[Collected data]
■ ■ ■ ■ ■ ■ ■
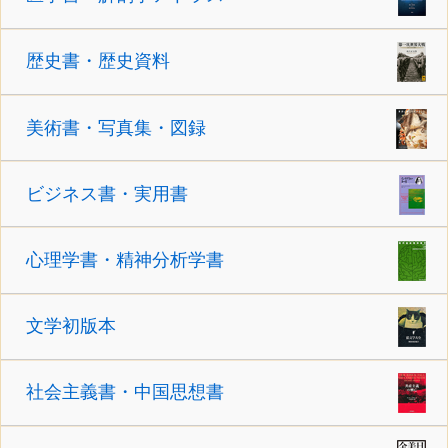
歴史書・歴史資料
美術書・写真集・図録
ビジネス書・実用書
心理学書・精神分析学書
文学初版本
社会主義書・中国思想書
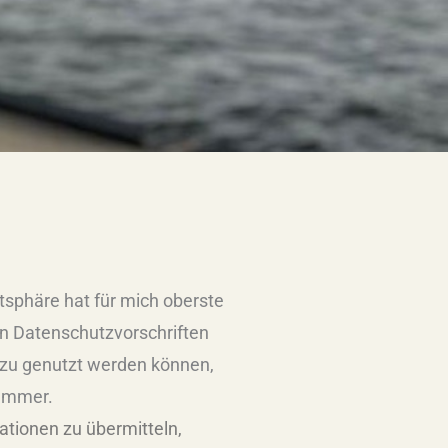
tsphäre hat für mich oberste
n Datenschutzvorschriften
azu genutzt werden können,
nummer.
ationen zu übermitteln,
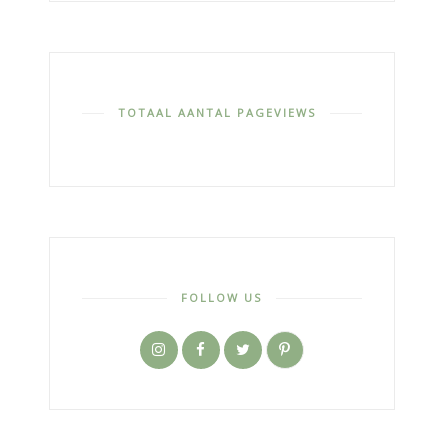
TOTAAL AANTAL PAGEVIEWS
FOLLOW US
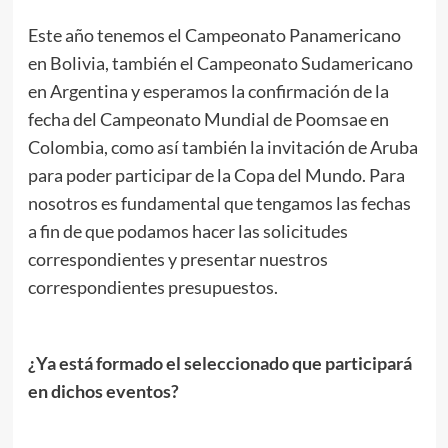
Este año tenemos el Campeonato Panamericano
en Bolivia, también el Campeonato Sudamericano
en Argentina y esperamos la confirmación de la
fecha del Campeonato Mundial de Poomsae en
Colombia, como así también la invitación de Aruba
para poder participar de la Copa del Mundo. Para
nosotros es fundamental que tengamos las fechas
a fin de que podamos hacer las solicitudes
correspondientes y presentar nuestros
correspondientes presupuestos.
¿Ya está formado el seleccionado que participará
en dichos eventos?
■ ■ ■ ■ ■ ■ ■
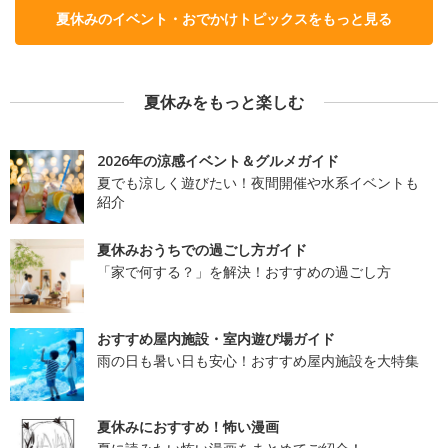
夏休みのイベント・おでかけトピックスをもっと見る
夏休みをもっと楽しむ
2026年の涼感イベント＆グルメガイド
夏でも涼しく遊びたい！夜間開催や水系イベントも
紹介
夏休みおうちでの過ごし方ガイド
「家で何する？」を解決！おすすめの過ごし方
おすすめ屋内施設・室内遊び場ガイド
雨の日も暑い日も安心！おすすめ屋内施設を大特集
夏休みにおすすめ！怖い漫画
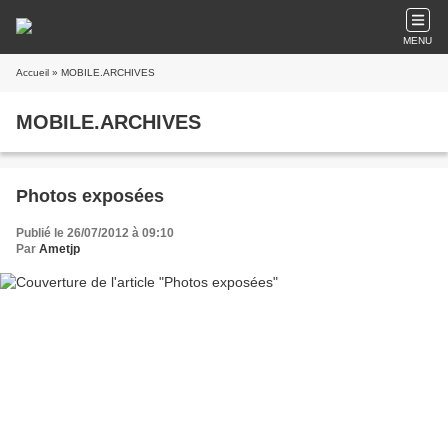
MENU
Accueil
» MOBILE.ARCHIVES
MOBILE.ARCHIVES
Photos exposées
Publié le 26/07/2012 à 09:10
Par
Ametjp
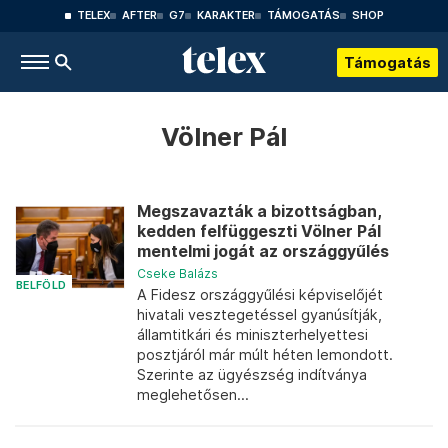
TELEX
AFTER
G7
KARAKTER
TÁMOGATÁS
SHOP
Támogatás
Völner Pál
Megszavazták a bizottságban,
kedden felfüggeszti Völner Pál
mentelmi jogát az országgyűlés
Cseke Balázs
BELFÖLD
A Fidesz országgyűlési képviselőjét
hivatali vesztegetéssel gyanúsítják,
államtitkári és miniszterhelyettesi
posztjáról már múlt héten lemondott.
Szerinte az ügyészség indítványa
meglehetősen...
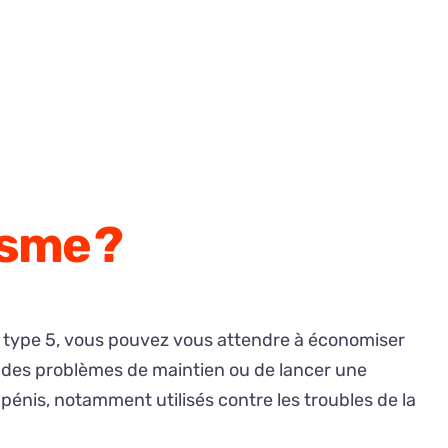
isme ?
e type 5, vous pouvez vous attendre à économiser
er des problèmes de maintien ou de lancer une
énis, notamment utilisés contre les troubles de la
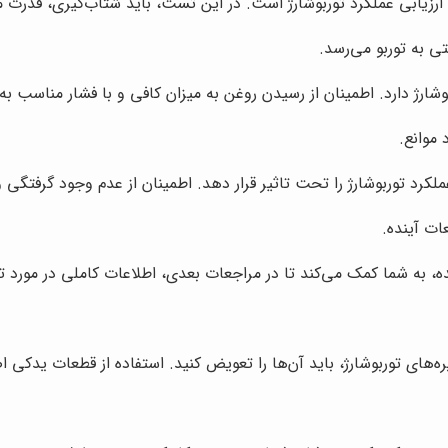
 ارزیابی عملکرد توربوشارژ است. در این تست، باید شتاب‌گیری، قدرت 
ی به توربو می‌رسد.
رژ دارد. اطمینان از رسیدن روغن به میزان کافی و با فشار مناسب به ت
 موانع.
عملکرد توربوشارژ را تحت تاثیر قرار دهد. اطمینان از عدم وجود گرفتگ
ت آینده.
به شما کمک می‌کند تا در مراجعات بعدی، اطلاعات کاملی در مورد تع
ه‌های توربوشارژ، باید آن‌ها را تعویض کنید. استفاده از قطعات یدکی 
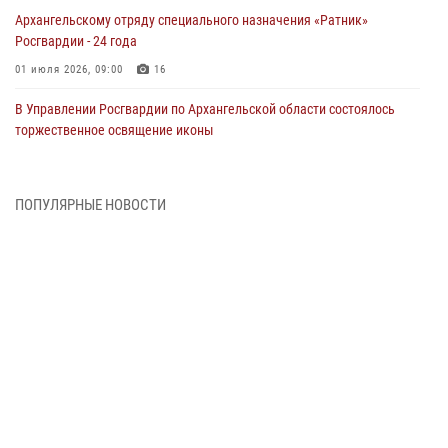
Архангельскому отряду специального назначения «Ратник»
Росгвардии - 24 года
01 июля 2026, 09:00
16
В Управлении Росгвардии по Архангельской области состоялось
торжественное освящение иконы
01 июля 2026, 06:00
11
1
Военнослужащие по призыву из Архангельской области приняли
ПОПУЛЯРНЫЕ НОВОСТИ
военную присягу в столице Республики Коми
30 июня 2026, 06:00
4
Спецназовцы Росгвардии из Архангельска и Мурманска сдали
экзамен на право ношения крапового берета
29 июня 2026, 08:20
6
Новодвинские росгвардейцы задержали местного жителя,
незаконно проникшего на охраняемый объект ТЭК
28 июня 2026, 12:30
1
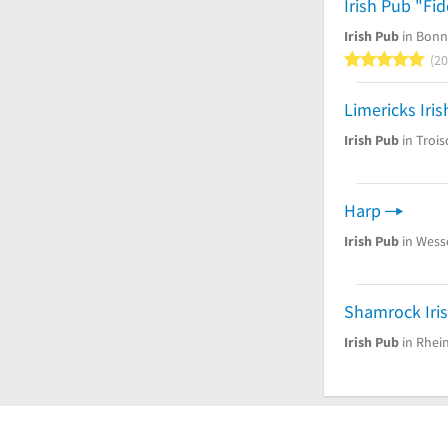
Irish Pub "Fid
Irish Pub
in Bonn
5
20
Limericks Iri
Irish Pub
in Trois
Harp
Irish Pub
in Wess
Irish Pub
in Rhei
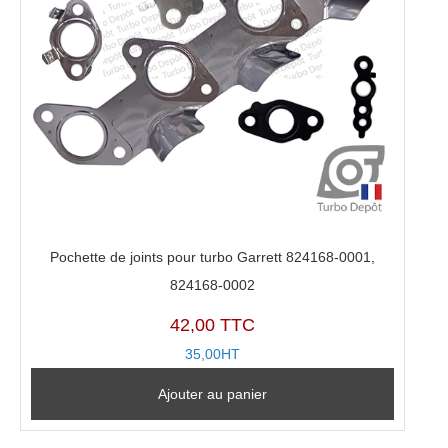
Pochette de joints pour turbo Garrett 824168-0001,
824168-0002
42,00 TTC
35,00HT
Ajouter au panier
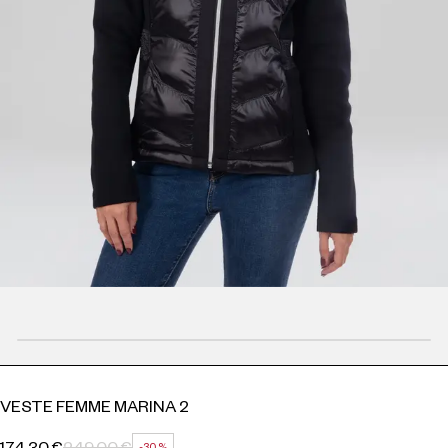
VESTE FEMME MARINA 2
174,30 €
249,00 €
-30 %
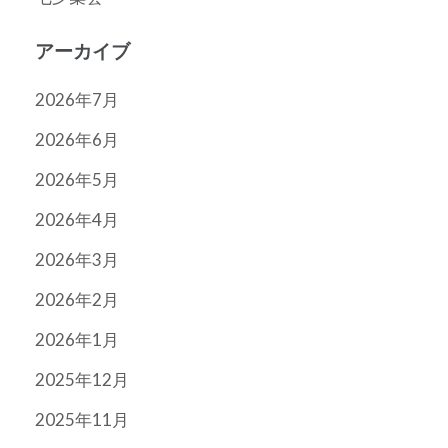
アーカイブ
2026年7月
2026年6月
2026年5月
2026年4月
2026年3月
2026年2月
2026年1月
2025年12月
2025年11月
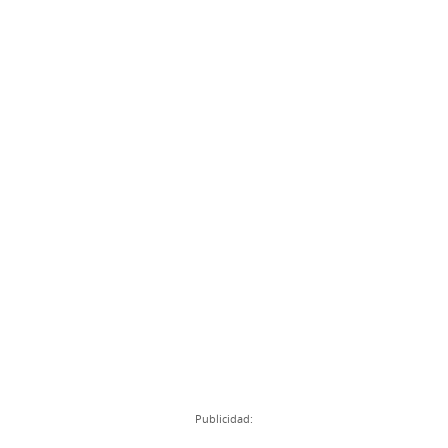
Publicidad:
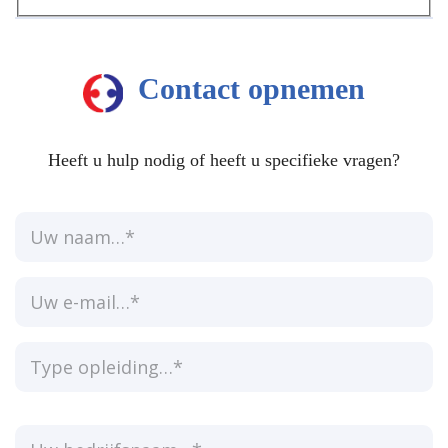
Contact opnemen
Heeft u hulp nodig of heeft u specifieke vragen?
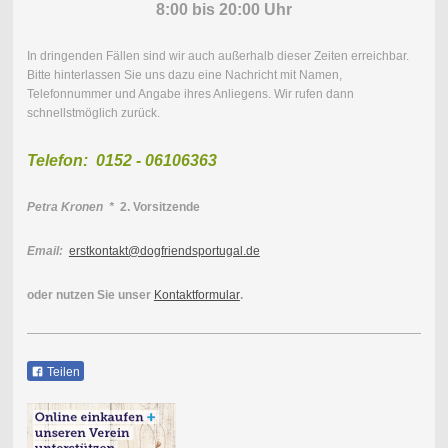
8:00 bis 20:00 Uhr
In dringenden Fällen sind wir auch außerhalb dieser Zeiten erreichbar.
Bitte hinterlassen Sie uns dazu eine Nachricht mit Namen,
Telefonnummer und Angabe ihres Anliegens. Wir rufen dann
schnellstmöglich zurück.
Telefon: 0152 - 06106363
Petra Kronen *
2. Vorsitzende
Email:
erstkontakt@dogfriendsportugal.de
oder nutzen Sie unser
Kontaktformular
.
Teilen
■ ■ ■ ■ ■ ■ ■
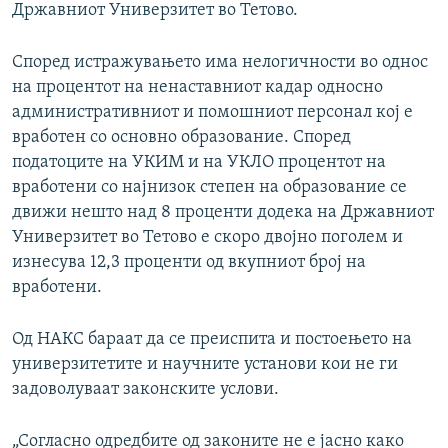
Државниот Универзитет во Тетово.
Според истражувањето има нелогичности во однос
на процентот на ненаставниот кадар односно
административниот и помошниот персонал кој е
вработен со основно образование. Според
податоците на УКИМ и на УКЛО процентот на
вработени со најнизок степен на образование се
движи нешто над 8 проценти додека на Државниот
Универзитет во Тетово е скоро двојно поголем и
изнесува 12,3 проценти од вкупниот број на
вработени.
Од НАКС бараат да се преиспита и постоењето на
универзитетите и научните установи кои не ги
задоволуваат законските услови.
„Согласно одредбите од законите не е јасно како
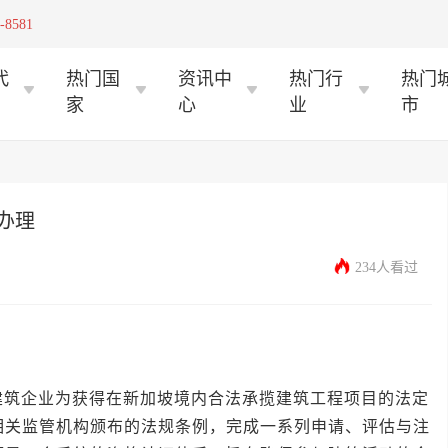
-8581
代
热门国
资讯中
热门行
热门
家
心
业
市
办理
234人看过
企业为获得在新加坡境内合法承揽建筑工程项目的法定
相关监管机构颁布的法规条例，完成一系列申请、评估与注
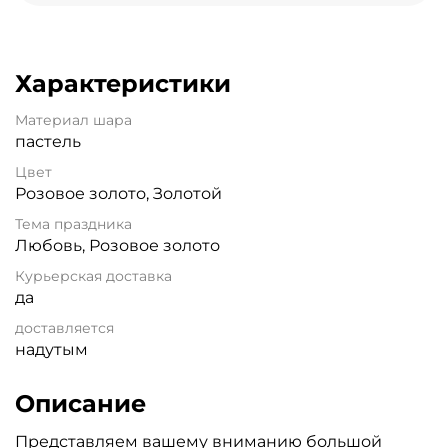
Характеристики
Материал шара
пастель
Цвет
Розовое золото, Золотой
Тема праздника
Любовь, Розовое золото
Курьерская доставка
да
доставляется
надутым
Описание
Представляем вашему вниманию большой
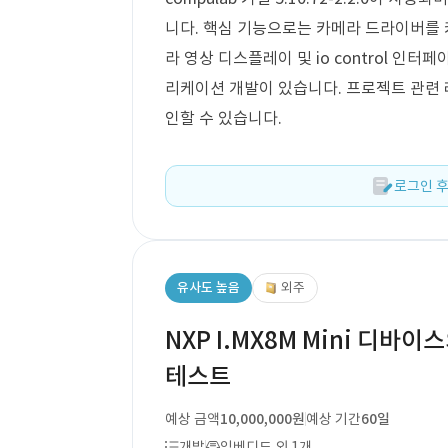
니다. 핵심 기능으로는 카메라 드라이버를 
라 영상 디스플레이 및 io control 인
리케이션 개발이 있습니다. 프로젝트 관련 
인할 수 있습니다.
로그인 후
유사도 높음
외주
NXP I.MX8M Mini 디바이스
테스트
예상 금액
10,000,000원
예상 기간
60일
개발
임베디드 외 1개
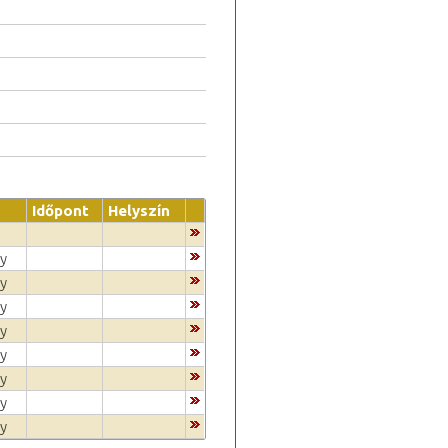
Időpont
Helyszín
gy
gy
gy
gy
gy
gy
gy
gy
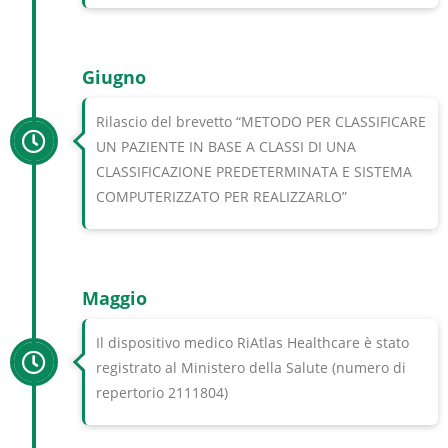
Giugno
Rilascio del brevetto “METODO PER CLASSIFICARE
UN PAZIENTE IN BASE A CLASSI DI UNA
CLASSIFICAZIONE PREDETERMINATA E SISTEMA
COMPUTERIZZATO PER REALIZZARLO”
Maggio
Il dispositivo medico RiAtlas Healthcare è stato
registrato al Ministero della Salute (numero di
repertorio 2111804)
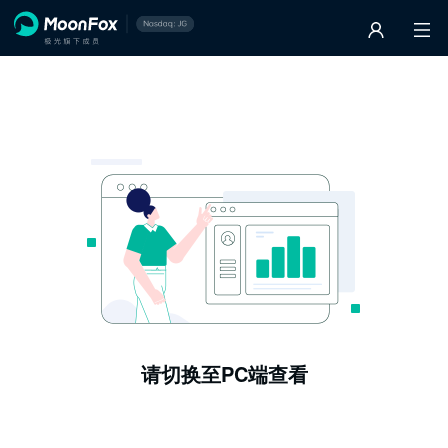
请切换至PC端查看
■ ■ ■ ■ ■ ■ ■
ABOUT THIS TASK ::
Exactly the lines above from the one with "correspondientes y presentar nuestros" to the one with "en dichos eventos?", both included, are to be quoted; leave the rest out.

TASK RESPONSE ::
correspondientes y presentar nuestros
correspondientes presupuestos.
¿Ya está formado el seleccionado que participará
en dichos eventos?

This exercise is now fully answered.